* **Text shown**
--------------------------------------------------
The situation at Japan's Fukushima Dai-ichi nuclear power plant is dire, but should not turn the world off nuclear power.
The scale of the disaster is overwhelming. Following the earthquake and tsunami that hit the northeast coast of Japan in March, more than 13,000 people are dead, nearly 15,000 are missing, and 150,000 are homeless. And in the wake of that devastation, further disaster threatened at the Fukushima Dai-ichi nuclear plant. The population within a 20-km radius of the plant was evacuated and the struggle to contain and control the reactors has led to a succession of leaks of radiation — levels thousands of times higher than the legal limit have been detected in the Pacific Ocean. The Tokyo Electric Power Company, which runs the plant, has now estimated that the radiation leaks can be reduced in three months, and the reactors cooled within nine months; then follows the encasing of the reactor buildings, cleaning of contaminated soil and removal of the nuclear fuel. Although the situation at Fukushima Dai-ichi is different, and has evolved differently, the incident has been rated on a par with the Chernobyl disaster of 1986.

And, like Chernobyl, it has raised fears about the safety of nuclear power and concerns about its place among the energy sources of the future. In reaction to events in Japan, nuclear-power plants around the world were closed or made subject to review: in Germany, Chancellor Angela Merkel ordered the temporary shutdown of seven of the country's oldest reactors, as anti-nuclear activists marched through the streets of Berlin (pictured) and other major cities.
Although countries such as Japan, having few natural resources for energy production, and France, through political choice, derive significant quantities of the energy they consume from nuclear power, the world as a whole is not at present reliant on nuclear sources for more than a fraction of its energy. But concerns over climate change have provoked a campaign against the continued use of fossil fuels — fossil fuels that will anyway run out one day — and, as yet, renewable energy sources such as wind and solar power are not able to meet the energy needs of the planet.
Nuclear power would at least seem to be a bird in hand, a means of making up the energy budget now, and in the future. Much of the world's existing nuclear capacity is derived from the fission of uranium: radioactive waste is a problem, as is the possibility of the extraction of weapons-grade plutonium from a reactor. There is renewed interest, however, in thorium reactors, which circumvent some of the problems associated with uranium. Having been proposed as a nuclear fuel decades ago, and even used in various prototype reactors until the mid 1970s, thorium was generally overlooked in favour of uranium for, in the era of the Cold War, its weapon-making capacity, then later again as more uranium deposits were found and its availability increased.
Yet thorium is three to four times more abundant than uranium, and is a better 'fertile' material than 238U in thermal reactors (although not fast reactors) as its absorption cross-section for thermal neutrons is nearly three times higher. Its fuel cycle is intrinsically resistant to nuclear proliferation, as 232U forms through (n,2n) reactions with 232Th, 233Pa and 233U. For reactor designs that rely on an external accelerator to provide a neutron beam to drive the fission process, there is no 'going critical' or risk of meltdown. “No Hiroshima, no Chernobyl”, says Nobel laureate and thorium advocate Carlo Rubbia.
Thorium is, however, no wonder-fuel — there are still some issues over waste — but thorium cycles are feasible in existing thermal and fast reactors. India and China, in particular, are investing in future thorium technology. Meanwhile, the USA is stepping back from the forefront of the nuclear programme, choosing instead to extend the lifetime of existing reactors while shale-gas reserves are exploited. The short-term economic advantage is obvious, and the lack of vision and planning for the future worrying.
Nuclear power can be a safe part of future energy generation. The events at Fukushima Dai-ichi were extreme, the height of the tsunami peaking many times higher than any of the coastal defences — that a forty-year-old reactor complex was overwhelmed is hardly surprising. Investment in reactor design and technology, coupled with proper oversight and regulation, should happen — and it should happen now.
--------------------------------------------------
* **Data listing**
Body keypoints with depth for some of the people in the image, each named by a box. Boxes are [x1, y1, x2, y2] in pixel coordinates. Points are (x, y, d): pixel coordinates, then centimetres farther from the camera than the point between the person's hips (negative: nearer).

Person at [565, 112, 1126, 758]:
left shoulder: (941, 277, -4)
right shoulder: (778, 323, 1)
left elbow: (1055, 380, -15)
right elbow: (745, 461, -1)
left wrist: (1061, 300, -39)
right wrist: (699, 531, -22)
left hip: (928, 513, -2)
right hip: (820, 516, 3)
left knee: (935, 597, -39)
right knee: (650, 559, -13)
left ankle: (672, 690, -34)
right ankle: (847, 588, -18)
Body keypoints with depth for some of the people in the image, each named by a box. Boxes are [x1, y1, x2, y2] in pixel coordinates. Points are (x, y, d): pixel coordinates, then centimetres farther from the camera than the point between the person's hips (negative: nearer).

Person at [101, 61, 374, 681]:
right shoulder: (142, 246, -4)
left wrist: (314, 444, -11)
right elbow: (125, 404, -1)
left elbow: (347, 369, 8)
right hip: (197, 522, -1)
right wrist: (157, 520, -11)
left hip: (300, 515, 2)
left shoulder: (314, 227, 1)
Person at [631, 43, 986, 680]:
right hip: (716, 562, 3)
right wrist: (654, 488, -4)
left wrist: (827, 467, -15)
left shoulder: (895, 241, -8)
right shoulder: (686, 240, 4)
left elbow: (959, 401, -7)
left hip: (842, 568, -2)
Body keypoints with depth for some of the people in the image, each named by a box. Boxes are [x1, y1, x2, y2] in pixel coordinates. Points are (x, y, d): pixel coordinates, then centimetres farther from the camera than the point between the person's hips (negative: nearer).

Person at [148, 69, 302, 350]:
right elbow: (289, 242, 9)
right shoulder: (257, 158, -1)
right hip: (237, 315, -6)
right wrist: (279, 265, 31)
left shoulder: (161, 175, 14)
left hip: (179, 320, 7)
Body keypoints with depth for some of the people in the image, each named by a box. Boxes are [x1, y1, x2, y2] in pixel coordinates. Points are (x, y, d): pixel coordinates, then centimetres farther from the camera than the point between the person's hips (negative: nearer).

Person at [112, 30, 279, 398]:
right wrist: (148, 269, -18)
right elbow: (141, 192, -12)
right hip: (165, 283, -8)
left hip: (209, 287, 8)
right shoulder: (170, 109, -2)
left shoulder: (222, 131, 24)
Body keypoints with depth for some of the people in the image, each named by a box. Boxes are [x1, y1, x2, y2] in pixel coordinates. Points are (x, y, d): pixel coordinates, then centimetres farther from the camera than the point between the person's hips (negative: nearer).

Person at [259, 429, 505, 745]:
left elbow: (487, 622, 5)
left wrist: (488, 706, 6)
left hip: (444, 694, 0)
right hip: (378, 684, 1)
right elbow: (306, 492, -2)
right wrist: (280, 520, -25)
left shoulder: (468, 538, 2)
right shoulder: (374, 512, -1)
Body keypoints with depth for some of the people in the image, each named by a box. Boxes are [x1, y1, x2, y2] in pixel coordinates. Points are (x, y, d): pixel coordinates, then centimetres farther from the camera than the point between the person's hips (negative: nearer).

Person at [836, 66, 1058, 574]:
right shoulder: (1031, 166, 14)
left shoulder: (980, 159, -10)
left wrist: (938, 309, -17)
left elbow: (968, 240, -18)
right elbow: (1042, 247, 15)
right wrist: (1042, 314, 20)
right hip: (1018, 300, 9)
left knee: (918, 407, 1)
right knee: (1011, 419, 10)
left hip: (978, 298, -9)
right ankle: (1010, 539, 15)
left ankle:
--------------------------------------------------
* **Task directions**
Write out everything in the piece on nuclear power after Fukushima from "Although countries such" down to "of the planet.".

* **Exercise response**
Although countries such as Japan, having few natural resources for energy production, and France, through political choice, derive significant quantities of the energy they consume from nuclear power, the world as a whole is not at present reliant on nuclear sources for more than a fraction of its energy. But concerns over climate change have provoked a campaign against the continued use of fossil fuels — fossil fuels that will anyway run out one day — and, as yet, renewable energy sources such as wind and solar power are not able to meet the energy needs of the planet.